Maklum bagaimanapun dia adalah seorang anak manusia. Otaknya jauh lebih sempurna dari otak binatang.
Itulah sebuah contoh yang saya maksudkan. Walau mungkin terlalu ekstrim. Seorang anak manusia yang tumbuh besar dilingkungan binatang, maka ia akan berperilaku seperti binatang pula.
Dengan kata lain, lingkungan sekitar akan membentuk kepribadian seorang manusia.
Ada orang bijak bilang: “Tunjukkan lingkunganmu, maka aku akan tahu siapa engkau”.
Seorang anak Kiai kalau setiap hari bergaul dengan preman, kemungkinan sangat besar dia akan menjadi preman juga. Demikian pula sebaliknya.
Walaupun tentu banyak juga perkecualiannya.
Apakah ‘moto’ itu perlu?
Menurut pendapat pribadi saya, moto atau semboyan yang dipakai oleh seseorang itu kedudukannya berada sedikit dibawah falsafah (hidup).
Bagi saya, semboyan hanyalah sebuah pedoman atau prinsip yang saya pakai untuk sementara waktu saja. Mungkin saja akan berubah suatu waktu. Siapa tahu?
Kalau begitu mengapa saya harus memakai moto atau semboyan?
Tentu karena sangat maklum potensi saya sendiri berdasarkan pengalaman hidup yang selama ini saya jalani.
Setidaknya saya tahu bahwa secara fisik saya tak pernah menang. Namun secara non-fisik (emosi ataupun intelejensia), belum tentu.

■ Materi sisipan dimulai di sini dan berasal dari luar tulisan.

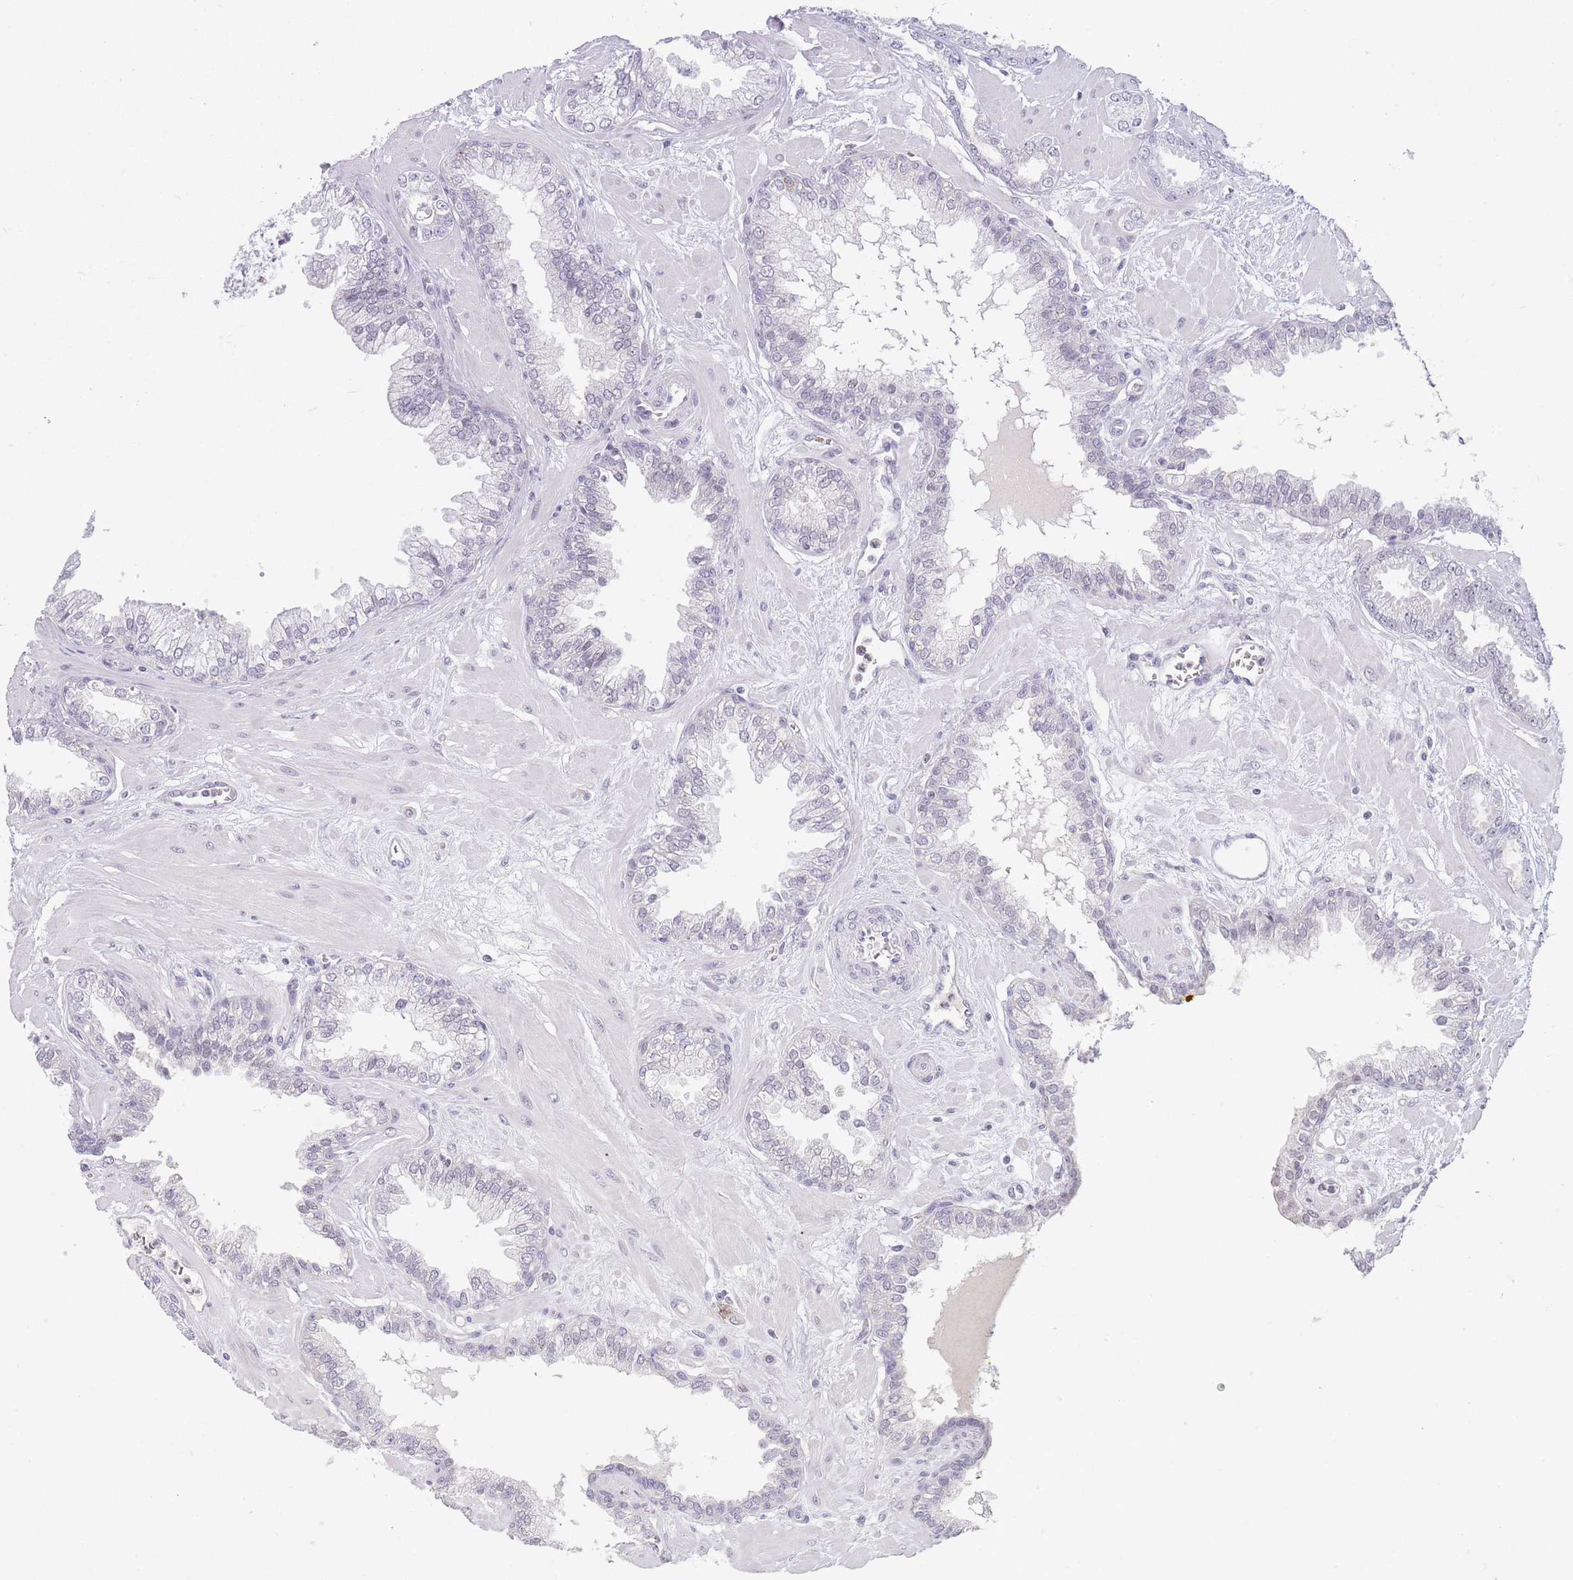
{"staining": {"intensity": "negative", "quantity": "none", "location": "none"}, "tissue": "prostate cancer", "cell_type": "Tumor cells", "image_type": "cancer", "snomed": [{"axis": "morphology", "description": "Adenocarcinoma, Low grade"}, {"axis": "topography", "description": "Prostate"}], "caption": "Immunohistochemical staining of human prostate cancer (low-grade adenocarcinoma) demonstrates no significant staining in tumor cells.", "gene": "ARID3B", "patient": {"sex": "male", "age": 60}}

Oleh karena itu sangat baik jika seseorang mengetahui dengan pasti kapasitasnya sendiri.
Ia akan menjadi seorang yang lebih arif. Karena tahu kelemahan dan kekuatan sendiri. Dengan mengetahui hal tersebut, dia bisa menentukan langkah hidupnya.

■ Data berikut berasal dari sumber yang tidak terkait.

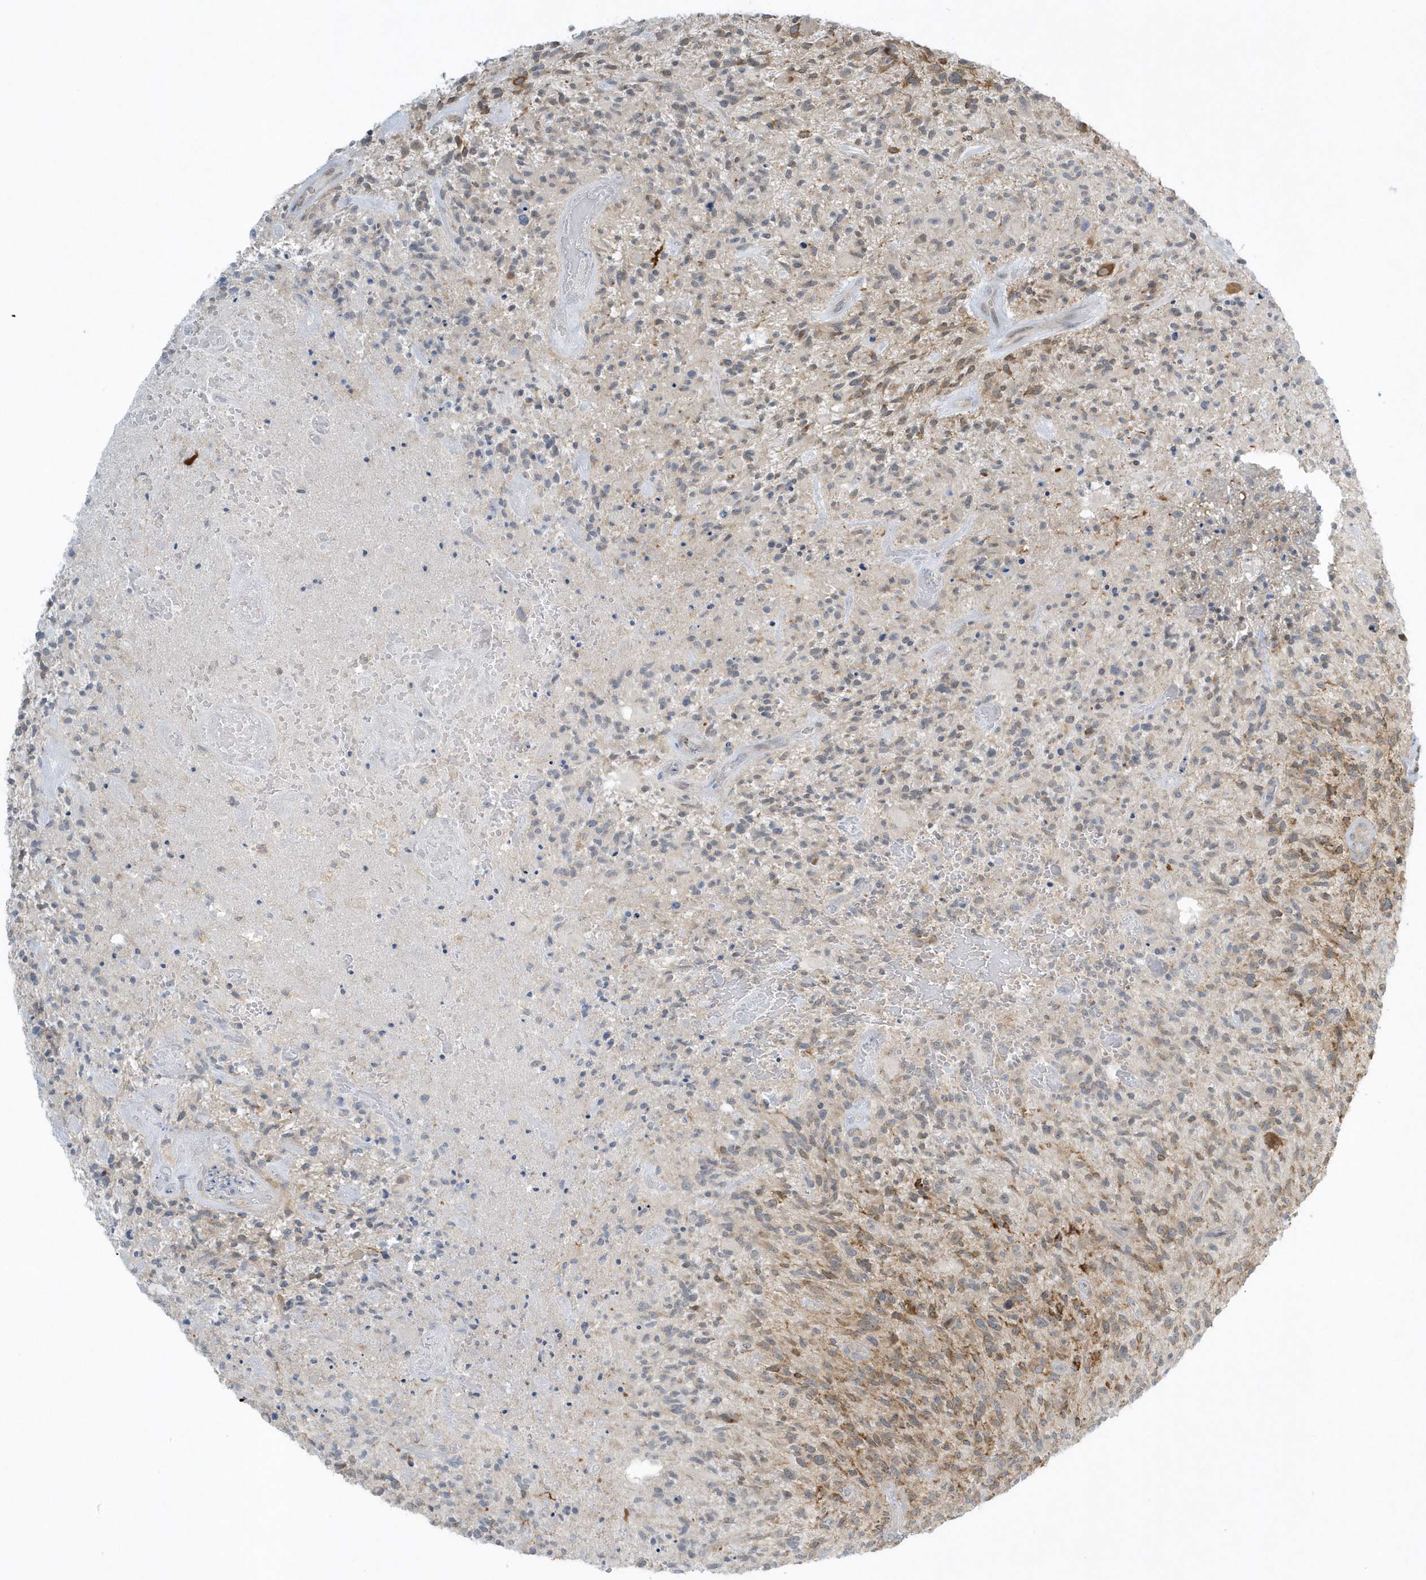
{"staining": {"intensity": "moderate", "quantity": ">75%", "location": "cytoplasmic/membranous"}, "tissue": "glioma", "cell_type": "Tumor cells", "image_type": "cancer", "snomed": [{"axis": "morphology", "description": "Glioma, malignant, High grade"}, {"axis": "topography", "description": "Brain"}], "caption": "The image demonstrates staining of glioma, revealing moderate cytoplasmic/membranous protein positivity (brown color) within tumor cells.", "gene": "SCN3A", "patient": {"sex": "male", "age": 47}}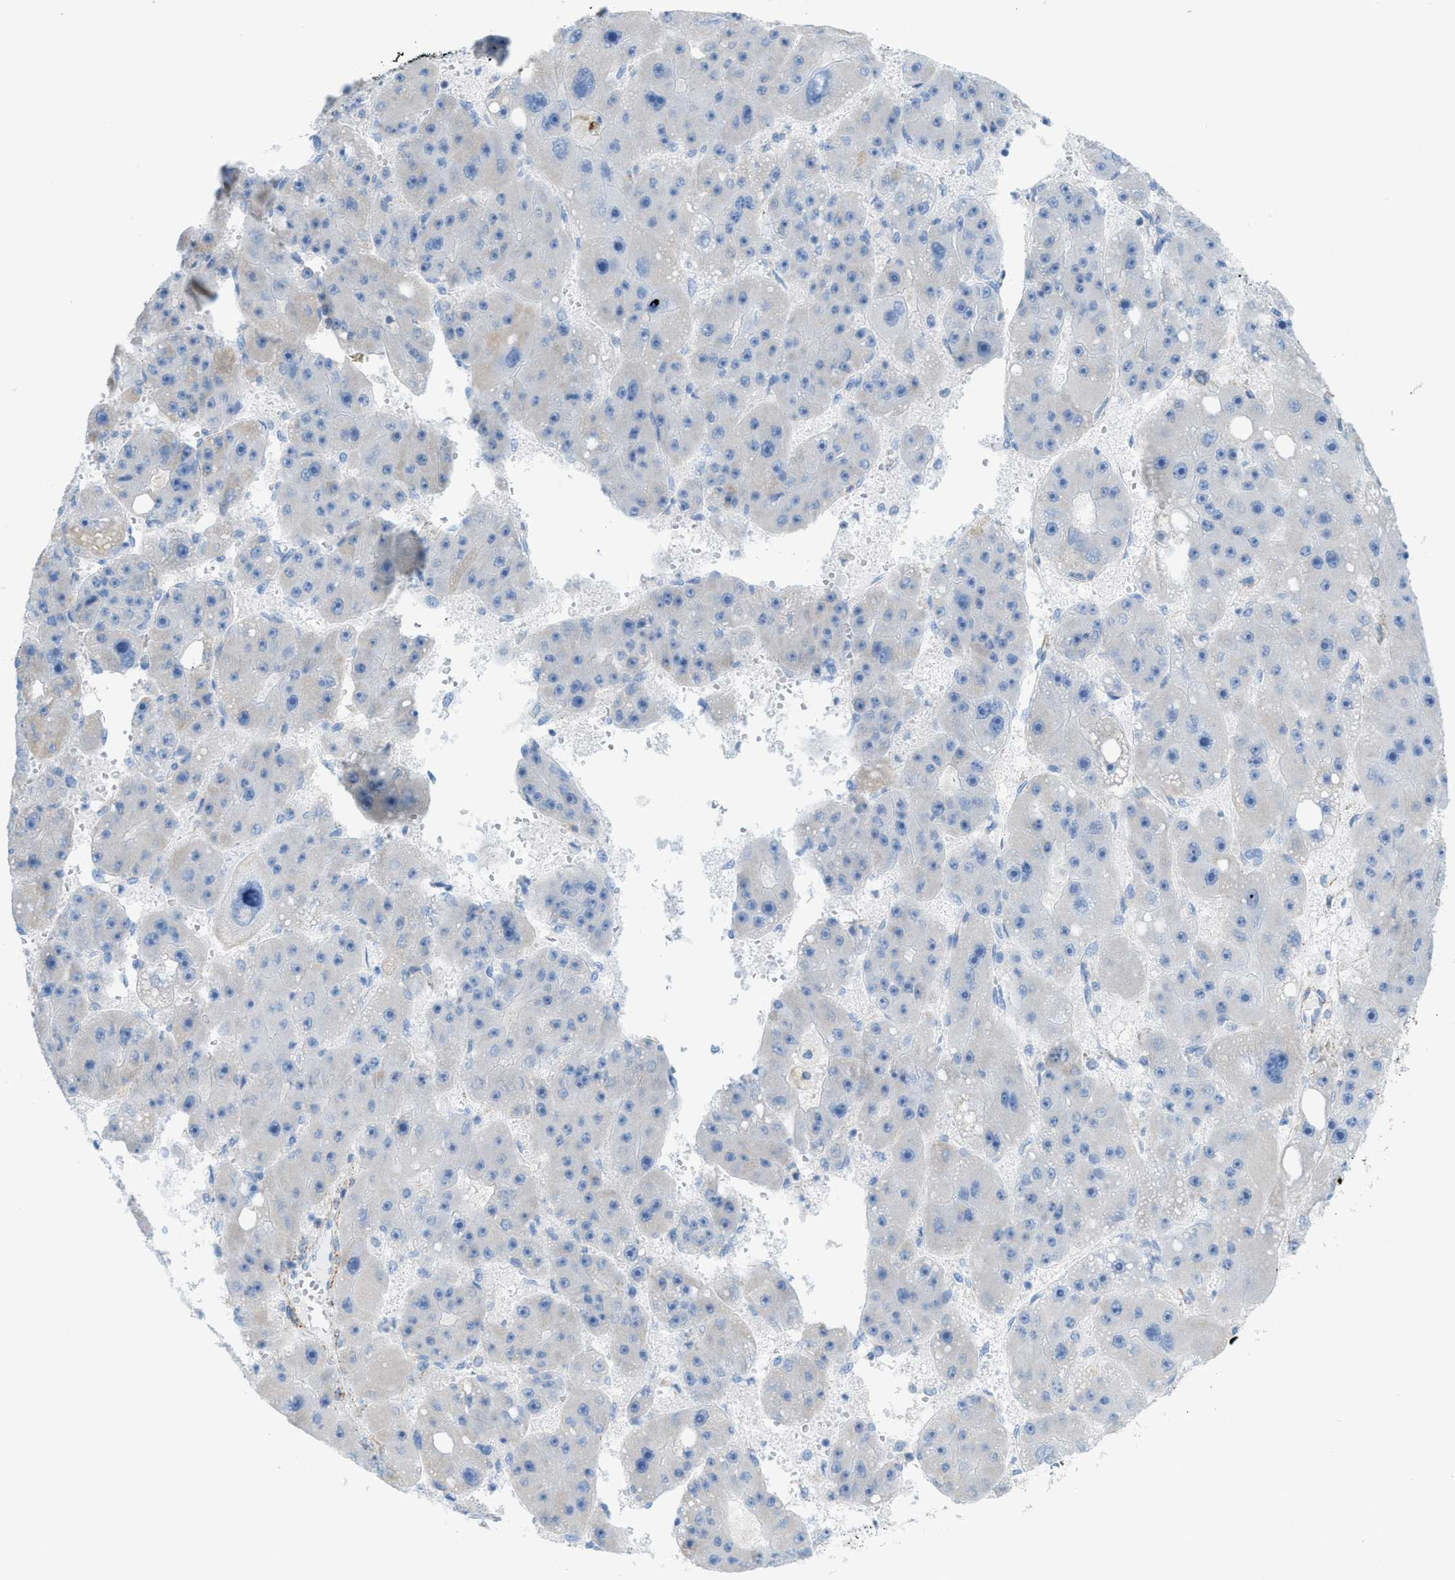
{"staining": {"intensity": "negative", "quantity": "none", "location": "none"}, "tissue": "liver cancer", "cell_type": "Tumor cells", "image_type": "cancer", "snomed": [{"axis": "morphology", "description": "Carcinoma, Hepatocellular, NOS"}, {"axis": "topography", "description": "Liver"}], "caption": "A photomicrograph of human hepatocellular carcinoma (liver) is negative for staining in tumor cells.", "gene": "MYH11", "patient": {"sex": "female", "age": 61}}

Sayapun begitu pula. Sadar sepenuhnya bahwa saya tidak akan menjadi seorang yang istimewa karena keterbatasan fisik. Jadi saya harus menampilkan sisi lebih atau kelebihan saya yang (mungkin saja) tidak dimiliki orang lain.
Dan ternyata saya bisa, ini saya syukuri benar.
Kemampuan menyampaikan pikiran dalam bentuk tulisan tidak dipunyai oleh setiap orang.
Menyadari hal tersebut sayapun nekat terus menulis. Tentang apa saja.
Saya berusaha ‘merekam’ (dalam benak) hal-hal yang saya saksikan untuk kemudian menuangkannya dalam bentuk tulisan.
Pertama kali tampak agak susah, lama kelamaan menjadi mudah.
Sebagai penulis pemula memang tidak banyak yang saya harapkan. Jangankan bersaing dengan penulis kondang. Mengharap tulisan saya dibaca orang saja sudah merupakan hal yang luar biasa.
Sejak masih duduk dibangku sekolah menengah atas, kebetulan saya masuk grup teater. Disitu saya berlatih main drama, deklamasi dan menulis puisi. Saya bahkan pernah menjadi juara deklamasi tingkat pelajar dan mahasiswa se Kodya Semarang tiga tahun berturutan.
Tapi menulis puisi ternyata tidak mudah. Maklum seiring dengan usia, puisi yang saya tulis waktu itu kebanyakan bernada cinta remaja. Lalu saya beralih menulis prosa dan esai.
Ternyata lebih mudah menulis esai. Dan ini yang terus saya tekuni, entah sampai kapan.
Saya makin rajin menulis ketika mendapat kesempatan membantu menulis di buletin kepramukaan. Sampai kemudian dipercaya menjadi Pemimpin Redaksi disebuah Buletin intern perkumpulan haji.
Seperti yang sudah saya utarakan diawal tulisan, untuk memperkuat motivasi menulis itulah saya akhirnya membuat sebuah ‘moto’.
Rangkaian kalimat dalam moto itu keluar begitu saja, tanpa mengutip dari manapun:
“Jika anda tidak bisa jadi (orang) yang terbaik, jadilah (orang) yang berbeda”.
Yang saya terjemahkan kedalam bahasa Inggris menjadi:
“If you cannot be the best, be the different one”
Kenapa harus repot-repot saya terjemahkan?
Ya, karena moto ini memang saya pajang pertama kali di jejaring sosial Facebook, yang nyaris dibaca oleh orang sedunia.
Sebenarnya kalimat itu adalah gambaran seorang yang merasa rendah diri.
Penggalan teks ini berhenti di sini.